At its core, the server offers high‑accuracy geotagging through Foursquare’s Place Snap technology and a rich search layer that filters by category, operating hours, popularity, photos, reviews, and ratings. Developers can build agents that ask for “the best coffee shop near me open now” or “find a park with Wi‑Fi within 5 km,” and the server returns structured results that include not only names and addresses but also multimedia, sentiment scores, and real‑time footfall data. This capability turns a simple location query into a nuanced recommendation engine powered by AI.

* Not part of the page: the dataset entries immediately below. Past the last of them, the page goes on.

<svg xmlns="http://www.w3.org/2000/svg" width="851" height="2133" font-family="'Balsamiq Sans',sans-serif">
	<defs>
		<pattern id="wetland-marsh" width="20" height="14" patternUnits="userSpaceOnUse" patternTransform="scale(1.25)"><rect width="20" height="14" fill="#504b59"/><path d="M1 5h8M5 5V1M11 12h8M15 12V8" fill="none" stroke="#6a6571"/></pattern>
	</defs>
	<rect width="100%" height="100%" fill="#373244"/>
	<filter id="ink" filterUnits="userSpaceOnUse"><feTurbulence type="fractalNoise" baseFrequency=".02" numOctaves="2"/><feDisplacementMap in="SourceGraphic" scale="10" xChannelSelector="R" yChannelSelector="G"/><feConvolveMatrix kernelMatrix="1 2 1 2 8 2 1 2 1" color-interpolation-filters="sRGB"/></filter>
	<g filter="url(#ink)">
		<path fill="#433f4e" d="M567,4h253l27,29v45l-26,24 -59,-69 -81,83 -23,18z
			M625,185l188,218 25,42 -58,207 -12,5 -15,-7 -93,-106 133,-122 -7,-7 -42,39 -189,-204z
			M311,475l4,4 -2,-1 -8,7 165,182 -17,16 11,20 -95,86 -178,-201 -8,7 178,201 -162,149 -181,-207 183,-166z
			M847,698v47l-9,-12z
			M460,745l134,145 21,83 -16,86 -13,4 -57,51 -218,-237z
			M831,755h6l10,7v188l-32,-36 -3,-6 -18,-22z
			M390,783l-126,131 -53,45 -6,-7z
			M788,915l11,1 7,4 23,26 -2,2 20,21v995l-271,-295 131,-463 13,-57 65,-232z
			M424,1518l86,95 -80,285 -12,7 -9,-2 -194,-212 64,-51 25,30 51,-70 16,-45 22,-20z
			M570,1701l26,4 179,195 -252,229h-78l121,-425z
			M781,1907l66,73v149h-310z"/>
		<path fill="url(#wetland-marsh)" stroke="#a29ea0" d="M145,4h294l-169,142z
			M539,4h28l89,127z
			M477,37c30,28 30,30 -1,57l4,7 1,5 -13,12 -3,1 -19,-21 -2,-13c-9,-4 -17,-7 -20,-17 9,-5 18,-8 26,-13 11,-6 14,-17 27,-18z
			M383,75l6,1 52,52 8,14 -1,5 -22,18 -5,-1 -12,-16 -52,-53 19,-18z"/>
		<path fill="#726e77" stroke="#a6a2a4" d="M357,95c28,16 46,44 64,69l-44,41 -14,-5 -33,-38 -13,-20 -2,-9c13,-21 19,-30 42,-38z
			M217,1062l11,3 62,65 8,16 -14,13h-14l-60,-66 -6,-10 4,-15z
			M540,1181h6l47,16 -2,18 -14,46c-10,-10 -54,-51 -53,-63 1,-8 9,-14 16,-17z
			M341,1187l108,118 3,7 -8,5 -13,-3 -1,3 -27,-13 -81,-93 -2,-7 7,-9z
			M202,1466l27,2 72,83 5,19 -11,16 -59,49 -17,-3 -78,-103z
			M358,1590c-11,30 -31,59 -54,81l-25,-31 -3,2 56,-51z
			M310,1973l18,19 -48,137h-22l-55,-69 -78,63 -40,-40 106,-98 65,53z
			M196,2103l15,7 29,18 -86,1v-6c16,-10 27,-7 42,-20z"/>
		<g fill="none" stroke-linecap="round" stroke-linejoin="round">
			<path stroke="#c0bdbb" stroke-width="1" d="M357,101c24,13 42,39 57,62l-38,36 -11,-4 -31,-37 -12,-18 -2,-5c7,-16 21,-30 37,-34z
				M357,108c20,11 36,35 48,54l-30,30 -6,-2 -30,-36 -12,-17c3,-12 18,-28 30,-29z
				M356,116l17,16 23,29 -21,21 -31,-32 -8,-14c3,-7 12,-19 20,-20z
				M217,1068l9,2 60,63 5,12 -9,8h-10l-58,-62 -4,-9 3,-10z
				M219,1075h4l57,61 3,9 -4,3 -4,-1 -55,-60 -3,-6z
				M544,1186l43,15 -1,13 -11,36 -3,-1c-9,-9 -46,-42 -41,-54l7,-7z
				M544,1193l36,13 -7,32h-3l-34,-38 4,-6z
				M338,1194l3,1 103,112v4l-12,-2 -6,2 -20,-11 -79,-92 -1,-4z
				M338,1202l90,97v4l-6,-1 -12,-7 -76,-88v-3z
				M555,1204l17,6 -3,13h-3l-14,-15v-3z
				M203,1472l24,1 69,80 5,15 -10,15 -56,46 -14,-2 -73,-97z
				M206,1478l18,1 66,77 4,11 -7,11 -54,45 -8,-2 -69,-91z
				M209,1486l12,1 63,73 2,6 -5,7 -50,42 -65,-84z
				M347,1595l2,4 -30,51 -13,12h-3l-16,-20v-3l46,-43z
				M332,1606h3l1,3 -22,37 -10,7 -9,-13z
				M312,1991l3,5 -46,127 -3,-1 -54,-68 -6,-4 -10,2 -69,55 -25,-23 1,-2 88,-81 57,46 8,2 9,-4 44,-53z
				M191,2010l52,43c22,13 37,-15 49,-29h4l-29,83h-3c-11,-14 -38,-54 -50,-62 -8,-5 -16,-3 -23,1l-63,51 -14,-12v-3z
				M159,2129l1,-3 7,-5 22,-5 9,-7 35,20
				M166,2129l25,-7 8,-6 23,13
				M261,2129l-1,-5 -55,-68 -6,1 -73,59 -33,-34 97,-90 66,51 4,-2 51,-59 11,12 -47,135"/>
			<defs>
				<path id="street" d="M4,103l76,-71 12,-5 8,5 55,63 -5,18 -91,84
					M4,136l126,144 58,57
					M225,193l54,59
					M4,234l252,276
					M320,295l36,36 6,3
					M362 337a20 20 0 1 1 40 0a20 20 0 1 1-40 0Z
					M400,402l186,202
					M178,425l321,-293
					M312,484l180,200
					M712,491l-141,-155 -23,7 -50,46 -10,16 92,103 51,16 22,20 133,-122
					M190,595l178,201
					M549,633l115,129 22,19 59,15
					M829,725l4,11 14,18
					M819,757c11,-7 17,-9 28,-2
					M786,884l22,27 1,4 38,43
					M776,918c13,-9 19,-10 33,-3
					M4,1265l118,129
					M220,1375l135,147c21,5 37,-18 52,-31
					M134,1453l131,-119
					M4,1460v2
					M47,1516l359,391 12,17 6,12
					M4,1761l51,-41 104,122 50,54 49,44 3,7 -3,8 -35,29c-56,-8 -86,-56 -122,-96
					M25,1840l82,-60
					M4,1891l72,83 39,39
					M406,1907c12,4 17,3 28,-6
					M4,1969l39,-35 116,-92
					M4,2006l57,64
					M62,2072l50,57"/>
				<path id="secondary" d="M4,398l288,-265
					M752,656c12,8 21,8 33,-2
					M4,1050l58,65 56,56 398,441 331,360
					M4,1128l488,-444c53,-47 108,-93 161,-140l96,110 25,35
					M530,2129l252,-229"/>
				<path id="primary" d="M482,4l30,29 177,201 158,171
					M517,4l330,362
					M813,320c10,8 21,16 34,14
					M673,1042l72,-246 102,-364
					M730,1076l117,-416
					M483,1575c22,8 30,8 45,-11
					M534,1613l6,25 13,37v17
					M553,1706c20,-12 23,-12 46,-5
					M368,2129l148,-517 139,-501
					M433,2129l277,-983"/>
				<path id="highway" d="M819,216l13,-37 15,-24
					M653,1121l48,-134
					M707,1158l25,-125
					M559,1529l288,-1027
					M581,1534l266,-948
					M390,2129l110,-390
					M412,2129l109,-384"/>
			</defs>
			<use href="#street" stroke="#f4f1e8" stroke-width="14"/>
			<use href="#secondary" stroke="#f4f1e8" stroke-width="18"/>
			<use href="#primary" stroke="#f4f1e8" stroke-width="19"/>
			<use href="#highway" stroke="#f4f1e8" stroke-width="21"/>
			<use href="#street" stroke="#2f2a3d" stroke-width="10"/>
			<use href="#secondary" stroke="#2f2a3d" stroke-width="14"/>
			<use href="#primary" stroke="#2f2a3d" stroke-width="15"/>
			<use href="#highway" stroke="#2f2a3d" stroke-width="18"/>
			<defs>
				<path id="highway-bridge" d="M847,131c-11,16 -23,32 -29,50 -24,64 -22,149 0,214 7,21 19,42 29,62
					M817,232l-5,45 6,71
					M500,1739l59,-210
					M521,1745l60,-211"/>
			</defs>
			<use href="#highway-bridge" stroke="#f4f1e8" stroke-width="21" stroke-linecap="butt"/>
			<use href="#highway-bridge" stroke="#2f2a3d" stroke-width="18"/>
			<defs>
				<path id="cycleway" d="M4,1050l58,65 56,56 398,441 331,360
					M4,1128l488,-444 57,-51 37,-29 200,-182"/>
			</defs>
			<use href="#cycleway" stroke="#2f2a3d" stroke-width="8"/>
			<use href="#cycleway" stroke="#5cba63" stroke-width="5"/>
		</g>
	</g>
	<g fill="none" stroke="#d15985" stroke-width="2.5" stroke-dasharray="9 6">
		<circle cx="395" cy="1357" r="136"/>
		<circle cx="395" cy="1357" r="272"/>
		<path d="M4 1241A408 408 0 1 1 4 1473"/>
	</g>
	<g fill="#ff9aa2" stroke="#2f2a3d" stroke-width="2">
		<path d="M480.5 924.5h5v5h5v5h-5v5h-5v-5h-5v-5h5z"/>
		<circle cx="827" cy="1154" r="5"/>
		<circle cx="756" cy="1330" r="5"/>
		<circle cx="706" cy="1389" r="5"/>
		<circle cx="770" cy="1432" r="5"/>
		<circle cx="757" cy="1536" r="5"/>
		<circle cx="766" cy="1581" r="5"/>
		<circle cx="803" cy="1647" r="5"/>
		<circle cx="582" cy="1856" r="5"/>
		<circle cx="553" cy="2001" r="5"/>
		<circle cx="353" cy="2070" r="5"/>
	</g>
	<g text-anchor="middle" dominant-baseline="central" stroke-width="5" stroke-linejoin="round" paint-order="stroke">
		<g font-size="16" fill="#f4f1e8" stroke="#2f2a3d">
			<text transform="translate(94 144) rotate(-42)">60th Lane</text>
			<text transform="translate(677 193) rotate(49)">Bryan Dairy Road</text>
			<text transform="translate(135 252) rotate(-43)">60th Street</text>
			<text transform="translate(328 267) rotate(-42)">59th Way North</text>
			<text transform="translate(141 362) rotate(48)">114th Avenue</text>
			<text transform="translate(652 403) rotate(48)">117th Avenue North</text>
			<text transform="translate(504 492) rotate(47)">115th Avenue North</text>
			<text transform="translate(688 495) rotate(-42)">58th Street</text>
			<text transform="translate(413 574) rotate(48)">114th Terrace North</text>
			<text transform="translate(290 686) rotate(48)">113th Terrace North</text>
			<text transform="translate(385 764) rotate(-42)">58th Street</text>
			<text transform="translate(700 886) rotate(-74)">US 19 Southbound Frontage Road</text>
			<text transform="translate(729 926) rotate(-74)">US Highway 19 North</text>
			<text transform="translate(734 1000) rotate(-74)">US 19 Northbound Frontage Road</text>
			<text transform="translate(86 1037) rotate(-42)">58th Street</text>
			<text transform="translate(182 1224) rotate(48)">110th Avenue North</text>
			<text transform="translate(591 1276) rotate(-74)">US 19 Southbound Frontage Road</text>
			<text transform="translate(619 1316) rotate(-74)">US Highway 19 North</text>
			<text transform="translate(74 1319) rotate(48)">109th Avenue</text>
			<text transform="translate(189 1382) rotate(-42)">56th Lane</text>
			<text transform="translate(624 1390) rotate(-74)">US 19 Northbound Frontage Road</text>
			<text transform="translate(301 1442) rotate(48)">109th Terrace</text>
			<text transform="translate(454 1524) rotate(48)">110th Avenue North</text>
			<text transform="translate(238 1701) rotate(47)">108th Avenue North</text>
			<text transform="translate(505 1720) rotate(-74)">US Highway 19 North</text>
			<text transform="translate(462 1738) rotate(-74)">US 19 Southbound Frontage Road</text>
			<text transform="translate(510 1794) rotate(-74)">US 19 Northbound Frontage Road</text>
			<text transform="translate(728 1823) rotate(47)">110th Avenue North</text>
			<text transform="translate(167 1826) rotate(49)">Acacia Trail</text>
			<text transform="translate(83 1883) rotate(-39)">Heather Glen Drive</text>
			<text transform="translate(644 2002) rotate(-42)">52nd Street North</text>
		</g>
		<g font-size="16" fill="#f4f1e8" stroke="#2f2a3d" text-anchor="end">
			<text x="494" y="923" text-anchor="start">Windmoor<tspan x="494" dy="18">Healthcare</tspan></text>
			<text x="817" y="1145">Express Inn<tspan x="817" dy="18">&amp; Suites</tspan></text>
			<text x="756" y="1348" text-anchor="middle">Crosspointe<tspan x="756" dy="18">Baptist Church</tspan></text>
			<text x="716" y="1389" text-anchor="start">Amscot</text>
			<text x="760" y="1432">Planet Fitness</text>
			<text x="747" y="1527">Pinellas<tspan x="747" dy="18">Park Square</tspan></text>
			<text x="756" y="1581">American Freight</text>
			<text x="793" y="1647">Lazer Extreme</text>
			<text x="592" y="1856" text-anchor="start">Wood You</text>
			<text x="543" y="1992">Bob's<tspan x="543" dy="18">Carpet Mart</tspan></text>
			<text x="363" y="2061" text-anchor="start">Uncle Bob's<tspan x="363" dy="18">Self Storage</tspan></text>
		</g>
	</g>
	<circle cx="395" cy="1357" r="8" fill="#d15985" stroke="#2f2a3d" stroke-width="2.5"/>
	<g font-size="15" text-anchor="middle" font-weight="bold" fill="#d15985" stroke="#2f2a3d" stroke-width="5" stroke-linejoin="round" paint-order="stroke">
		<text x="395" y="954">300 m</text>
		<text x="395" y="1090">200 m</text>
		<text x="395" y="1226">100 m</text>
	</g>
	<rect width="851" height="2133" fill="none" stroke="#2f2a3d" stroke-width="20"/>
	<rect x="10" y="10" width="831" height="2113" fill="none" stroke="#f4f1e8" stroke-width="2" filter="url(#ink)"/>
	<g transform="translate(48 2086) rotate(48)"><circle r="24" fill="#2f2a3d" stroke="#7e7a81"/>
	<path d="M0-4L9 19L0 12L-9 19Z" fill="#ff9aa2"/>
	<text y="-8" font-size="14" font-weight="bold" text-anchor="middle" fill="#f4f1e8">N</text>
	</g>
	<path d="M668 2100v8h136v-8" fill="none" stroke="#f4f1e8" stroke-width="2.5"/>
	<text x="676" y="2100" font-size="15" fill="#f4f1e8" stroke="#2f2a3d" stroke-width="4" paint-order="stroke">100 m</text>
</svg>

Key features of the server include:

  • Direct MCP integration – functions are exposed in a format that Claude (and other LLMs) can call without custom adapters.
  • Rich metadata retrieval – every place result comes with photos, reviews, ratings, and current popularity metrics.
  • Advanced filtering – developers can specify categories, amenities, hours, and other criteria to narrow results.
  • Real‑time data – the API provides up‑to‑date footfall and popularity scores, enabling agents to suggest places that are currently less crowded.
  • Global coverage – the underlying database spans 100 million venues across more than 1,500 categories worldwide.

Use cases abound in both consumer and enterprise domains. A travel assistant can generate day‑plans that adapt to a user’s current location, recommending restaurants, museums, and parks with real‑time crowd information. A delivery service can route drivers to the nearest pickup point that is open and not overloaded. In retail, an AI concierge can guide shoppers to the nearest store with desired products or promotions.

Integrating this server into an AI workflow is straightforward: after obtaining a Foursquare Service API key, the MCP server exposes functions that an LLM can invoke during a conversation. The LLM can decide when to call the server based on user intent, and the returned structured data feeds directly into response generation. This tight coupling eliminates latency between query and answer, delivering a seamless, situationally aware user experience.

What sets this MCP server apart is its focus on situational awareness combined with a developer‑friendly interface. By abstracting the complexities of the Foursquare API behind MCP, it empowers developers to build highly personalized, context‑aware agents without deep knowledge of REST or OAuth flows. The result is a powerful tool that turns raw geographic data into actionable, AI‑driven insights for the next generation of location‑aware applications.